§ **Action item**
Copy each line of the entries that includes the word "spin".

§ **Data supplied**

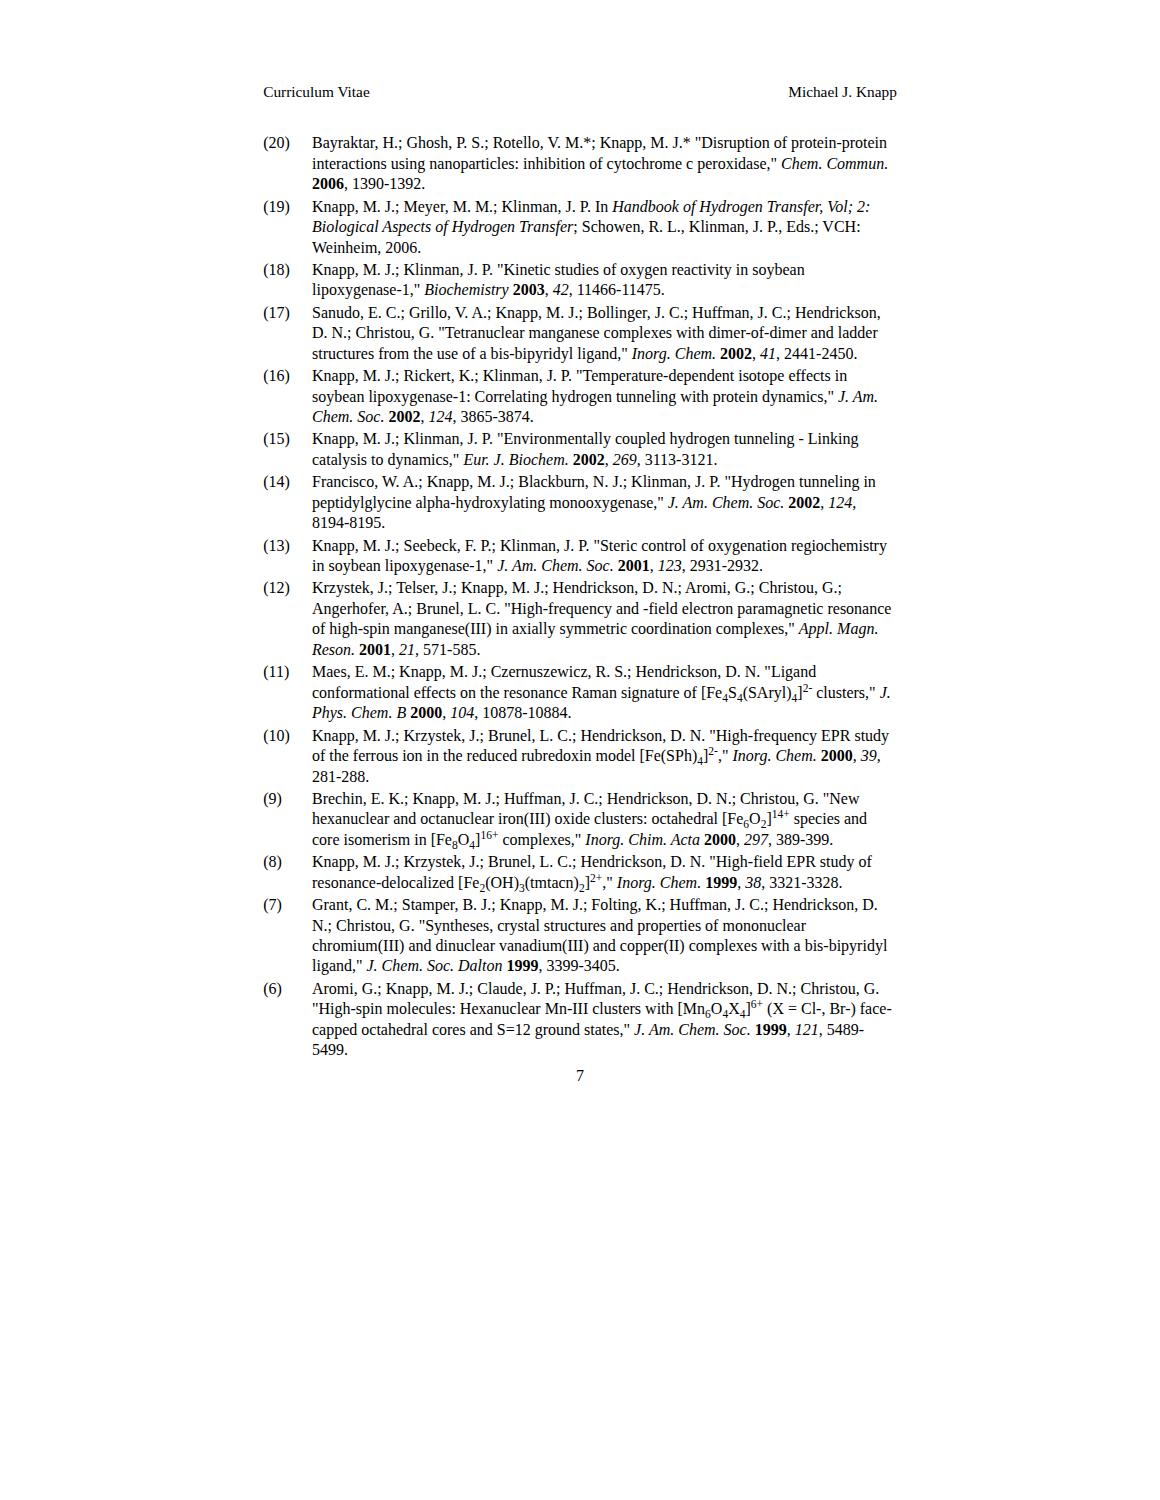Curriculum Vitae Michael J. Knapp
(20) Bayraktar, H.; Ghosh, P. S.; Rotello, V. M.*; Knapp, M. J.* "Disruption of protein-protein interactions using nanoparticles: inhibition of cytochrome c peroxidase," Chem. Commun. 2006, 1390-1392.
(19) Knapp, M. J.; Meyer, M. M.; Klinman, J. P. In Handbook of Hydrogen Transfer, Vol; 2: Biological Aspects of Hydrogen Transfer; Schowen, R. L., Klinman, J. P., Eds.; VCH: Weinheim, 2006.
(18) Knapp, M. J.; Klinman, J. P. "Kinetic studies of oxygen reactivity in soybean lipoxygenase-1," Biochemistry 2003, 42, 11466-11475.
(17) Sanudo, E. C.; Grillo, V. A.; Knapp, M. J.; Bollinger, J. C.; Huffman, J. C.; Hendrickson, D. N.; Christou, G. "Tetranuclear manganese complexes with dimer-of-dimer and ladder structures from the use of a bis-bipyridyl ligand," Inorg. Chem. 2002, 41, 2441-2450.
(16) Knapp, M. J.; Rickert, K.; Klinman, J. P. "Temperature-dependent isotope effects in soybean lipoxygenase-1: Correlating hydrogen tunneling with protein dynamics," J. Am. Chem. Soc. 2002, 124, 3865-3874.
(15) Knapp, M. J.; Klinman, J. P. "Environmentally coupled hydrogen tunneling - Linking catalysis to dynamics," Eur. J. Biochem. 2002, 269, 3113-3121.
(14) Francisco, W. A.; Knapp, M. J.; Blackburn, N. J.; Klinman, J. P. "Hydrogen tunneling in peptidylglycine alpha-hydroxylating monooxygenase," J. Am. Chem. Soc. 2002, 124, 8194-8195.
(13) Knapp, M. J.; Seebeck, F. P.; Klinman, J. P. "Steric control of oxygenation regiochemistry in soybean lipoxygenase-1," J. Am. Chem. Soc. 2001, 123, 2931-2932.
(12) Krzystek, J.; Telser, J.; Knapp, M. J.; Hendrickson, D. N.; Aromi, G.; Christou, G.; Angerhofer, A.; Brunel, L. C. "High-frequency and -field electron paramagnetic resonance of high-spin manganese(III) in axially symmetric coordination complexes," Appl. Magn. Reson. 2001, 21, 571-585.
(11) Maes, E. M.; Knapp, M. J.; Czernuszewicz, R. S.; Hendrickson, D. N. "Ligand conformational effects on the resonance Raman signature of [Fe4S4(SAryl)4]2- clusters," J. Phys. Chem. B 2000, 104, 10878-10884.
(10) Knapp, M. J.; Krzystek, J.; Brunel, L. C.; Hendrickson, D. N. "High-frequency EPR study of the ferrous ion in the reduced rubredoxin model [Fe(SPh)4]2-," Inorg. Chem. 2000, 39, 281-288.
(9) Brechin, E. K.; Knapp, M. J.; Huffman, J. C.; Hendrickson, D. N.; Christou, G. "New hexanuclear and octanuclear iron(III) oxide clusters: octahedral [Fe6O2]14+ species and core isomerism in [Fe8O4]16+ complexes," Inorg. Chim. Acta 2000, 297, 389-399.
(8) Knapp, M. J.; Krzystek, J.; Brunel, L. C.; Hendrickson, D. N. "High-field EPR study of resonance-delocalized [Fe2(OH)3(tmtacn)2]2+," Inorg. Chem. 1999, 38, 3321-3328.
(7) Grant, C. M.; Stamper, B. J.; Knapp, M. J.; Folting, K.; Huffman, J. C.; Hendrickson, D. N.; Christou, G. "Syntheses, crystal structures and properties of mononuclear chromium(III) and dinuclear vanadium(III) and copper(II) complexes with a bis-bipyridyl ligand," J. Chem. Soc. Dalton 1999, 3399-3405.
(6) Aromi, G.; Knapp, M. J.; Claude, J. P.; Huffman, J. C.; Hendrickson, D. N.; Christou, G. "High-spin molecules: Hexanuclear Mn-III clusters with [Mn6O4X4]6+ (X = Cl-, Br-) face-capped octahedral cores and S=12 ground states," J. Am. Chem. Soc. 1999, 121, 5489-5499.
7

§ **Solution to the problem**
(12) Krzystek, J.; Telser, J.; Knapp, M. J.; Hendrickson, D. N.; Aromi, G.; Christou, G.; Angerhofer, A.; Brunel, L. C. "High-frequency and -field electron paramagnetic resonance of high-spin manganese(III) in axially symmetric coordination complexes," Appl. Magn. Reson. 2001, 21, 571-585.
(6) Aromi, G.; Knapp, M. J.; Claude, J. P.; Huffman, J. C.; Hendrickson, D. N.; Christou, G. "High-spin molecules: Hexanuclear Mn-III clusters with [Mn6O4X4]6+ (X = Cl-, Br-) face-capped octahedral cores and S=12 ground states," J. Am. Chem. Soc. 1999, 121, 5489-5499.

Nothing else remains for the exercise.